━━ Extrait ━━
Nous partons au XVe siècle avant notre ère en Egypte. Nous sommes sous la XVIIIe dynastie des souverains d’Egypte (dates), vers 1480, et un nouveau roi vient de monter sur le trône.
Il s’agit de Thoutmosis III, qui accède au trône après vingt-deux ans d’usurpation par sa tante, la reine Hatshepsout. Usurpation parce qu’à la mort de son mari, Thoutmosis II, elle prend la régence car le prince héritier n’a qu’une dizaine d’années. Elle se fait ensuite proclamer reine en se faisant proclamer fille du dieu Amon. A sa mort, Thoutmosis III reprend le pouvoir et une stèle rédigée deux ans après son arrivée sur le trône le décrit comme : « Roi des rois, prince des princes, sa gloire est dans le ciel, sa crainte traverse la terre, et la frayeur qu’il inspire parcourt chaque pays étranger« .
Mais qui est ce roi presque aussi célèbre que Ramsès II ?
Lors de son arrivée au pouvoir, l’Egypte est en crise : des territoires commencent à se détacher de la tutelle égyptienne, de nouveaux peuples indo-européens s’installent depuis cinq siècles et de nouveaux royaumes en Asie commencent à monter en rivalité avec l’Egypte, notamment le royaume de Mitanni qui cherche à s’installer sur les vallées du Tigre et de l’Euphrate. Thoutmosis III doit donc vaincre le Mitanni et c’est l’objet de son règne. Celui-ci est connu grâce aux Annales de Thoutmôsis III datées du XVe siècle avant J-C.
Lors de la première année de son règne, Thoutmôsis III a trente-deux ans. Il se rend au temple pour consulter le dieu Amon qui lui ordonne la victoire. Il constitue une armée levée en Haute Egypte et en Basse Egypte. A l’époque, les deux terres étaient unies. En juillet, l’armée quitte Thèbes :
Le spectacle le plus imposant était le défilé des chars, légers véhicules montés sur deux roues et tirés chacun par deux coursiers ; formés par une légère coque de bois, ils étaient le plus souvent recouverts de cuir ; le char de Pharaon brillait d’un or précieux. Puis s’en venaient les archers, suivis par les fantassins et l’intendance ; il s’agissait d’un ravitaillement « sur pied » : chèvres et bovins accompagnaient l’armée en une longue théorie lourde et bruyante. (Lalouette, 1995, p. 179)
━━━
**Consigne a**: Transformez en énumération numérotée les lignes de la liste, de celle qui contient « Le film allemand » jusqu'à la toute dernière, toutes deux comprises, sans les lignes vides.
L'extrait et la liste n'ont aucun rapport entre eux.
━━ Données disponibles ━━
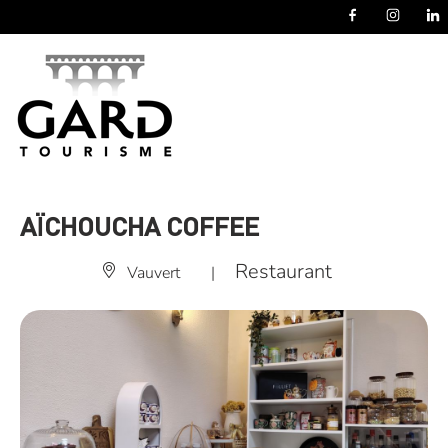
Panneau de gestion des cookies
AÏCHOUCHA COFFEE
Restaurant
Vauvert
|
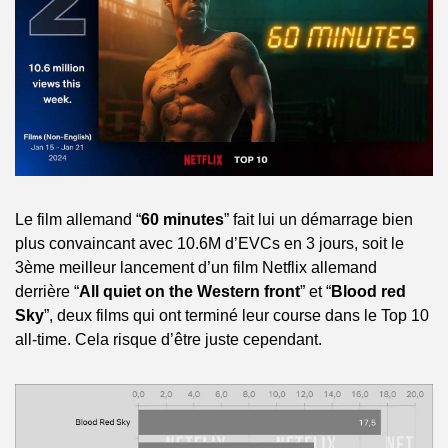
Le film allemand “
60 minutes
” fait lui un démarrage bien 
plus convaincant avec 10.6M d’EVCs en 3 jours, soit le 
3ème meilleur lancement d’un film Netflix allemand 
derrière “
All quiet on the Western front
” et “
Blood red 
Sky
”, deux films qui ont terminé leur course dans le Top 10 
all-time. Cela risque d’être juste cependant.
━━━
**Consigne b**: Poursuivez l'extrait sur le règne de Thoutmôsis III là où il s'arrête.

**Résultat a**:
1. Le film allemand “
2. 60 minutes
3. ” fait lui un démarrage bien 
4. plus convaincant avec 10.6M d’EVCs en 3 jours, soit le 
5. 3ème meilleur lancement d’un film Netflix allemand 
6. derrière “
7. All quiet on the Western front
8. ” et “
9. Blood red 
10. Sky
11. ”, deux films qui ont terminé leur course dans le Top 10 
12. all-time. Cela risque d’être juste cependant.

**Résultat b**:
Mi-juillet, l’armée franchit la frontière à El-Kantara, dans le pays de Canaan, et neuf jours après, elle atteint Gaza. On dispose de détails sur le quotidien de l’armée : les campements étaient dans le désert, le matin, les bouchers et cuisiniers préparaient le repas, et ils repartaient et se reposaient autour de puits. Onze jours après le départ de Gaza, ils arrivent à Yehem (120 km au nord de Gaza). Pharaon apprend que son ennemi a réuni ses différents alliés et que la bataille va être difficile. L’armée poursuit sa route à travers le désert et quelques jours après, ils font face à l’armée ennemie : « Il y avait des hommes par millions et dizaines de mille, les chefs de tous les pays étrangers ; ils étaient trois cent trente princes, chacun avec son armée » (p. 182). Le texte « magnifie les faits » pour montrer la puissance de Pharaon.
La bataille commence et Thoutmosis s’engage le premier. Il inspire une crainte certaine aux ennemis qui courent vers Megiddo (situé à 90 km de Jérusalem). Les alentours de la ville sont pillés et Megiddo finit par être assiégé par Pharaon. Au bout de sept mois, les portes sont ouvertes et « le peuple, massé sur les murailles de la citadelle, acclamait le roi d’Egypte« . Ce dernier leur fait livrer de la nourriture et les princes auparavant ennemis finissent par reconnaître Thoutmosis. Ce dernier remonte avec son armée sur le port de Tyr et remporte plusieurs victoires. Le roi de Mitanni est toujours en vie mais il est largement affaibli. Thoutmosis et son armée retourne à Thèbes avec un butin important (des pierres précieuses, de l’or, de la vaisselle, de l’argent, du froment, de l’orge, des chèvres, des moutons…). Le succès de Thoutmosis permet aussi d’avoir le contrôle de routes commerciales importantes, entre « le lointain Afghanistan » (p. 186), Babylone et l’Arabie.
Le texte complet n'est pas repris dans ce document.